- WHAT YOU HAVE TO DO
Please restate each line of the data that follows word for word, skipping any image.

- - - -

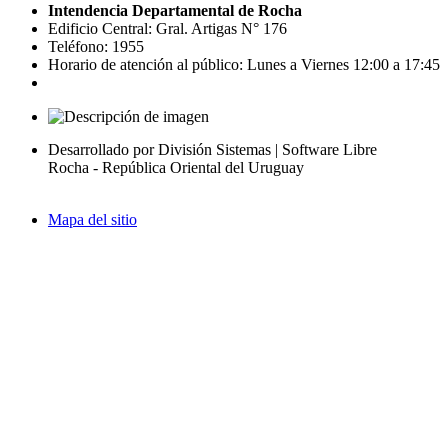
Intendencia Departamental de Rocha
Edificio Central: Gral. Artigas N° 176
Teléfono: 1955
Horario de atención al público: Lunes a Viernes 12:00 a 17:45
Desarrollado por División Sistemas | Software Libre
Rocha - República Oriental del Uruguay
Mapa del sitio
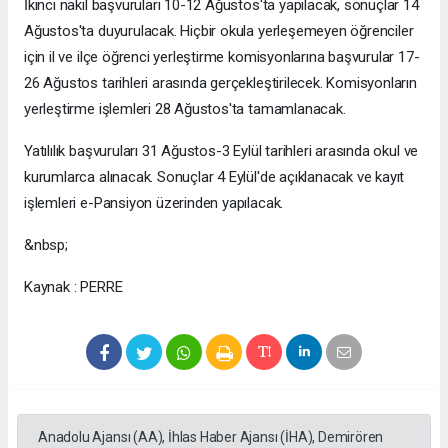
İkinci nakil başvuruları 10-12 Ağustos'ta yapılacak, sonuçlar 14
Ağustos'ta duyurulacak. Hiçbir okula yerleşemeyen öğrenciler
için il ve ilçe öğrenci yerleştirme komisyonlarına başvurular 17-
26 Ağustos tarihleri arasında gerçekleştirilecek. Komisyonların
yerleştirme işlemleri 28 Ağustos'ta tamamlanacak.
Yatılılık başvuruları 31 Ağustos-3 Eylül tarihleri arasında okul ve
kurumlarca alınacak. Sonuçlar 4 Eylül'de açıklanacak ve kayıt
işlemleri e-Pansiyon üzerinden yapılacak.
&nbsp;
Kaynak : PERRE
Anadolu Ajansı (AA), İhlas Haber Ajansı (İHA), Demirören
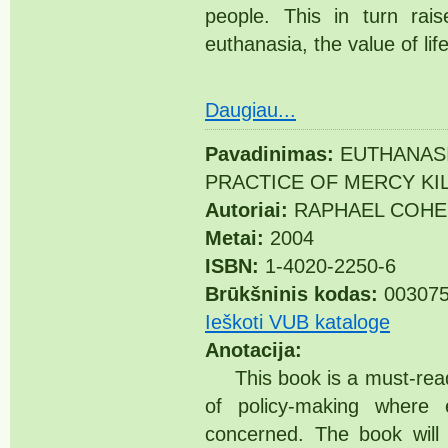
people. This in turn rai
euthanasia, the value of lif
Daugiau...
Pavadinimas:
EUTHANASI
PRACTICE OF MERCY KI
Autoriai:
RAPHAEL COHE
Metai:
2004
ISBN:
1-4020-2250-6
Brūkšninis kodas:
003075
Ieškoti VUB kataloge
Anotacija:
This book is a must-read 
of policy-making where e
concerned. The book will 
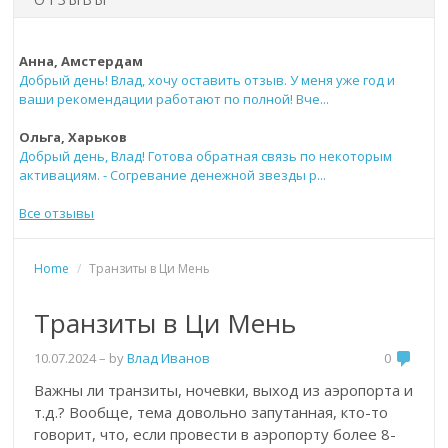
Анна, Амстердам
Добрый день! Влад, хочу оставить отзыв. У меня уже год и
ваши рекомендации работают по полной! Вче...
Ольга, Харьков
Добрый день, Влад! Готова обратная связь по некоторым
активациям. - Согревание денежной звезды р...
Все отзывы
Home
/
Транзиты в Ци Мень
Транзиты в Ци Мень
10.07.2024
– by
Влад Иванов
0
Важны ли транзиты, ночевки, выход из аэропорта и
т.д.? Вообще, тема довольно запутанная, кто-то
говорит, что, если провести в аэропорту более 8-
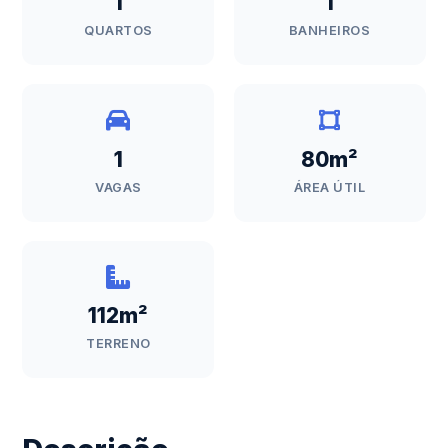
1
1
QUARTOS
BANHEIROS
1
80m²
VAGAS
ÁREA ÚTIL
112m²
TERRENO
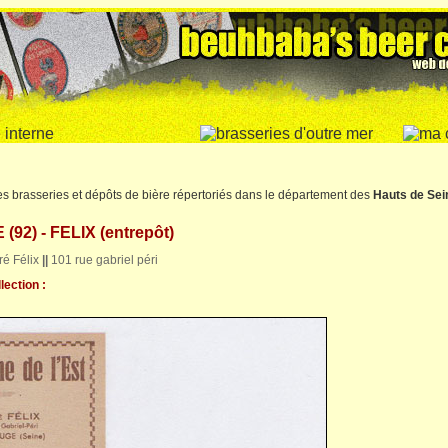
es brasseries et dépôts de bière répertoriés dans le département des
Hauts de Sei
2) - FELIX (entrepôt)
é Félix
||
101 rue gabriel péri
lection :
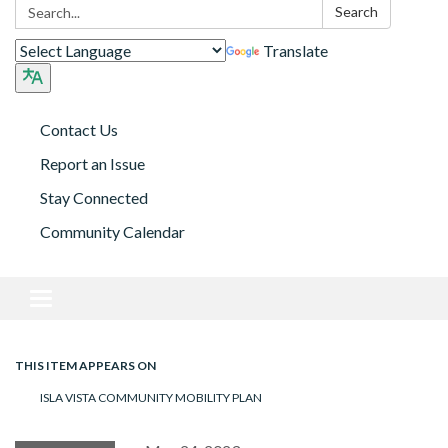
Search:
Search
Translate
Contact Us
Report an Issue
Stay Connected
Community Calendar
Toggle navigation
THIS ITEM APPEARS ON
ISLA VISTA COMMUNITY MOBILITY PLAN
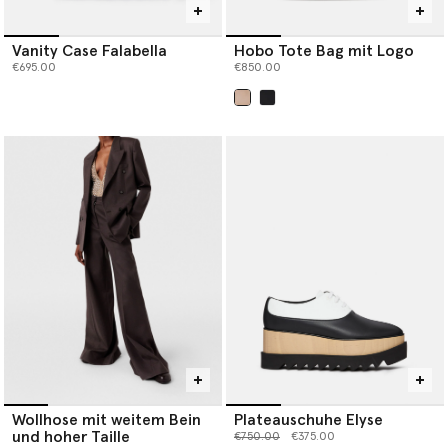
Vanity Case Falabella
Hobo Tote Bag mit Logo
€695.00
€850.00
ausgewählt
Wollhose mit weitem Bein
Plateauschuhe Elyse
und hoher Taille
Preis reduziert von
bis
€750.00
€375.00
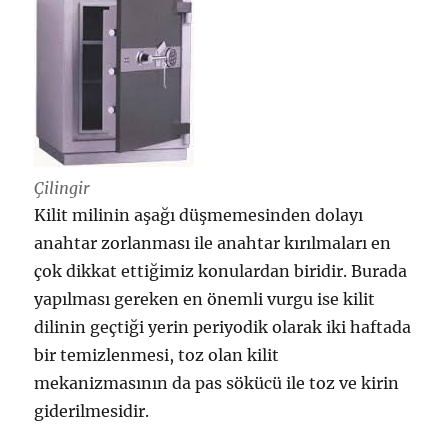
Çilingir
Kilit milinin aşağı düşmemesinden dolayı
anahtar zorlanması ile anahtar kırılmaları en
çok dikkat ettiğimiz konulardan biridir. Burada
yapılması gereken en önemli vurgu ise kilit
dilinin geçtiği yerin periyodik olarak iki haftada
bir temizlenmesi, toz olan kilit
mekanizmasının da pas sökücü ile toz ve kirin
giderilmesidir.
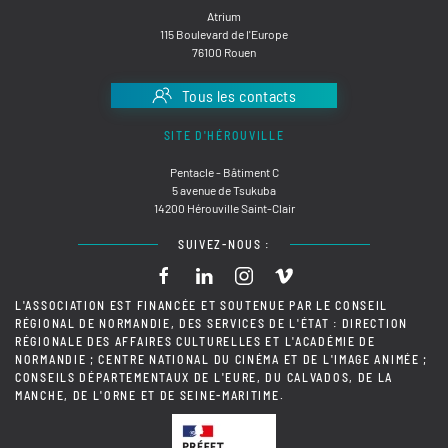
Atrium
115 Boulevard de l'Europe
76100 Rouen
Tous les contacts
SITE D'HÉROUVILLE
Pentacle - Bâtiment C
5 avenue de Tsukuba
14200 Hérouville Saint-Clair
SUIVEZ-NOUS :
L'ASSOCIATION EST FINANCÉE ET SOUTENUE PAR LE CONSEIL
RÉGIONAL DE NORMANDIE, DES SERVICES DE L'ÉTAT : DIRECTION
RÉGIONALE DES AFFAIRES CULTURELLES ET L'ACADÉMIE DE
NORMANDIE ; CENTRE NATIONAL DU CINÉMA ET DE L'IMAGE ANIMÉE ;
CONSEILS DÉPARTEMENTAUX DE L'EURE, DU CALVADOS, DE LA
MANCHE, DE L'ORNE ET DE SEINE-MARITIME.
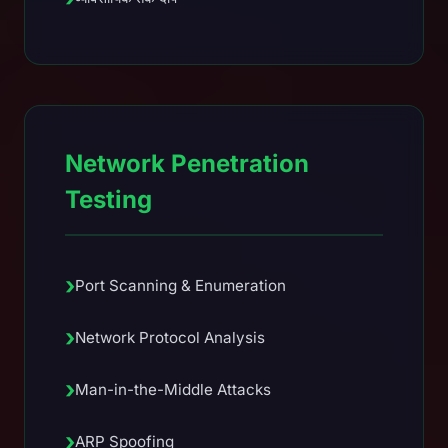
Network Penetration
Testing
›
Port Scanning & Enumeration
›
Network Protocol Analysis
›
Man-in-the-Middle Attacks
›
ARP Spoofing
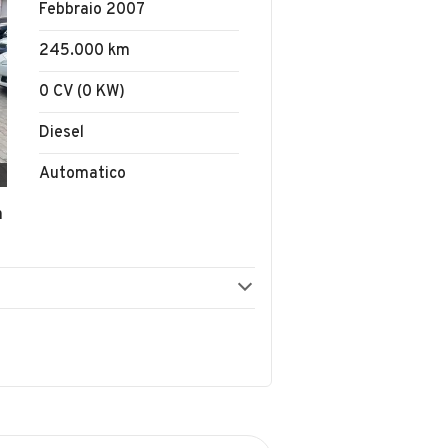
Febbraio 2007
245.000 km
0 CV (0 KW)
Diesel
Automatico
a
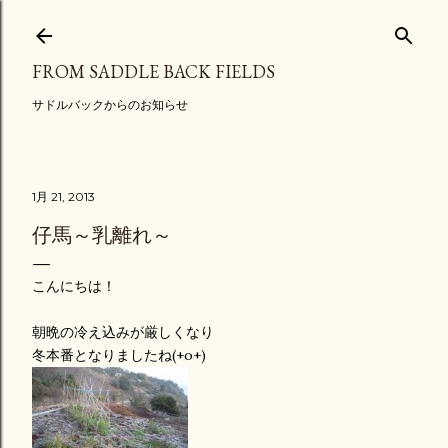
スキップしてメイン コンテンツに移動
FROM SADDLE BACK FIELDS
サドルバックからのお知らせ
1月 21, 2013
仔馬～乳離れ～
こんにちは！
朝晩の冷え込みが厳しくなり
冬本番となりましたね(+o+)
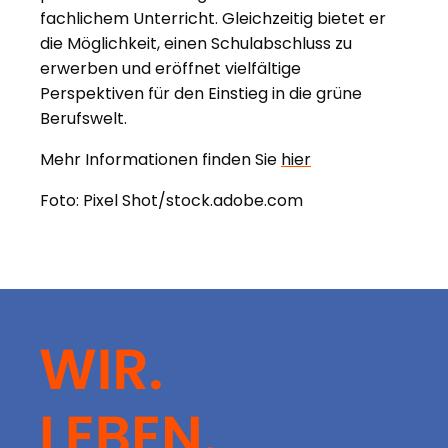
fachlichem Unterricht. Gleichzeitig bietet er
die Möglichkeit, einen Schulabschluss zu
erwerben und eröffnet vielfältige
Perspektiven für den Einstieg in die grüne
Berufswelt.
Mehr Informationen finden Sie
hier
Foto: Pixel Shot/stock.adobe.com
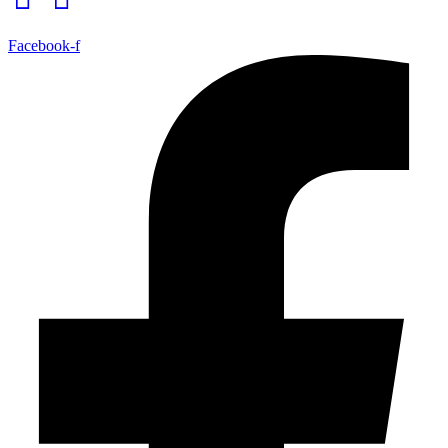
Facebook-f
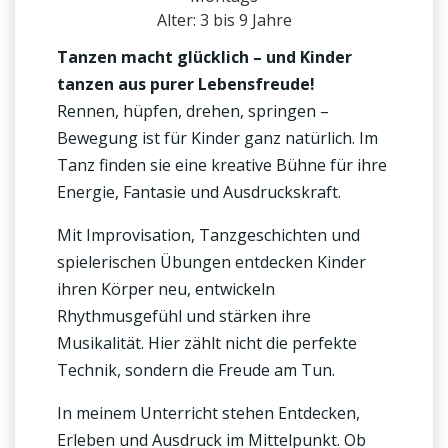
Alter: 3 bis 9 Jahre
Tanzen macht glücklich – und Kinder
tanzen aus purer Lebensfreude!
Rennen, hüpfen, drehen, springen –
Bewegung ist für Kinder ganz natürlich. Im
Tanz finden sie eine kreative Bühne für ihre
Energie, Fantasie und Ausdruckskraft.
Mit Improvisation, Tanzgeschichten und
spielerischen Übungen entdecken Kinder
ihren Körper neu, entwickeln
Rhythmusgefühl und stärken ihre
Musikalität. Hier zählt nicht die perfekte
Technik, sondern die Freude am Tun.
In meinem Unterricht stehen Entdecken,
Erleben und Ausdruck im Mittelpunkt. Ob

- - - -

- OUTPUT BELOW
Intendencia Departamental de Rocha
Edificio Central: Gral. Artigas N° 176
Teléfono: 1955
Horario de atención al público: Lunes a Viernes 12:00 a 17:45
Desarrollado por División Sistemas | Software Libre
Rocha - República Oriental del Uruguay
Mapa del sitio
İkinci nakil başvuruları 10-12 Ağustos'ta yapılacak, sonuçlar 14
Ağustos'ta duyurulacak. Hiçbir okula yerleşemeyen öğrenciler
için il ve ilçe öğrenci yerleştirme komisyonlarına başvurular 17-
26 Ağustos tarihleri arasında gerçekleştirilecek. Komisyonların
yerleştirme işlemleri 28 Ağustos'ta tamamlanacak.
Yatılılık başvuruları 31 Ağustos-3 Eylül tarihleri arasında okul ve
kurumlarca alınacak. Sonuçlar 4 Eylül'de açıklanacak ve kayıt
işlemleri e-Pansiyon üzerinden yapılacak.
&nbsp;
Kaynak : PERRE
Anadolu Ajansı (AA), İhlas Haber Ajansı (İHA), Demirören
people. This in turn rai
euthanasia, the value of lif
Daugiau...
Pavadinimas:
EUTHANASI
PRACTICE OF MERCY KI
Autoriai:
RAPHAEL COHE
Metai:
2004
ISBN:
1-4020-2250-6
Brūkšninis kodas:
003075
Ieškoti VUB kataloge
Anotacija:
This book is a must-read 
of policy-making where e
concerned. The book will 
Анна, Амстердам
Добрый день! Влад, хочу оставить отзыв. У меня уже год и
ваши рекомендации работают по полной! Вче...
Ольга, Харьков
Добрый день, Влад! Готова обратная связь по некоторым
активациям. - Согревание денежной звезды р...
Все отзывы
Home
/
Транзиты в Ци Мень
Транзиты в Ци Мень
10.07.2024
– by
Влад Иванов
0
Важны ли транзиты, ночевки, выход из аэропорта и
т.д.? Вообще, тема довольно запутанная, кто-то
говорит, что, если провести в аэропорту более 8-
1
1
QUARTOS
BANHEIROS
1
80m²
VAGAS
ÁREA ÚTIL
112m²
TERRENO
es brasseries et dépôts de bière répertoriés dans le département des
Hauts de Sei
2) - FELIX (entrepôt)
é Félix
||
101 rue gabriel péri
lection :
Search:
Search
Translate
Contact Us
Report an Issue
Stay Connected
Community Calendar
Toggle navigation
THIS ITEM APPEARS ON
ISLA VISTA COMMUNITY MOBILITY PLAN
Vanity Case Falabella
Hobo Tote Bag mit Logo
€695.00
€850.00
ausgewählt
Wollhose mit weitem Bein
Plateauschuhe Elyse
und hoher Taille
Preis reduziert von
bis
€750.00
€375.00
Çilingir
Kilit milinin aşağı düşmemesinden dolayı
anahtar zorlanması ile anahtar kırılmaları en
çok dikkat ettiğimiz konulardan biridir. Burada
yapılması gereken en önemli vurgu ise kilit
dilinin geçtiği yerin periyodik olarak iki haftada
bir temizlenmesi, toz olan kilit
mekanizmasının da pas sökücü ile toz ve kirin
giderilmesidir.
Atrium
115 Boulevard de l'Europe
76100 Rouen
Tous les contacts
SITE D'HÉROUVILLE
Pentacle - Bâtiment C
5 avenue de Tsukuba
14200 Hérouville Saint-Clair
SUIVEZ-NOUS :
L'ASSOCIATION EST FINANCÉE ET SOUTENUE PAR LE CONSEIL
RÉGIONAL DE NORMANDIE, DES SERVICES DE L'ÉTAT : DIRECTION
RÉGIONALE DES AFFAIRES CULTURELLES ET L'ACADÉMIE DE
NORMANDIE ; CENTRE NATIONAL DU CINÉMA ET DE L'IMAGE ANIMÉE ;
CONSEILS DÉPARTEMENTAUX DE L'EURE, DU CALVADOS, DE LA
MANCHE, DE L'ORNE ET DE SEINE-MARITIME.
Network Penetration
Testing
›
Port Scanning & Enumeration
›
Network Protocol Analysis
›
Man-in-the-Middle Attacks
›
ARP Spoofing
Febbraio 2007
245.000 km
0 CV (0 KW)
Diesel
Automatico
a
スキップしてメイン コンテンツに移動
FROM SADDLE BACK FIELDS
サドルバックからのお知らせ
1月 21, 2013
仔馬～乳離れ～
こんにちは！
朝晩の冷え込みが厳しくなり
冬本番となりましたね(+o+)
fachlichem Unterricht. Gleichzeitig bietet er
die Möglichkeit, einen Schulabschluss zu
erwerben und eröffnet vielfältige
Perspektiven für den Einstieg in die grüne
Berufswelt.
Mehr Informationen finden Sie
hier
Foto: Pixel Shot/stock.adobe.com
Facebook-f
Alter: 3 bis 9 Jahre
Tanzen macht glücklich – und Kinder
tanzen aus purer Lebensfreude!
Rennen, hüpfen, drehen, springen –
Bewegung ist für Kinder ganz natürlich. Im
Tanz finden sie eine kreative Bühne für ihre
Energie, Fantasie und Ausdruckskraft.
Mit Improvisation, Tanzgeschichten und
spielerischen Übungen entdecken Kinder
ihren Körper neu, entwickeln
Rhythmusgefühl und stärken ihre
Musikalität. Hier zählt nicht die perfekte
Technik, sondern die Freude am Tun.
In meinem Unterricht stehen Entdecken,
Erleben und Ausdruck im Mittelpunkt. Ob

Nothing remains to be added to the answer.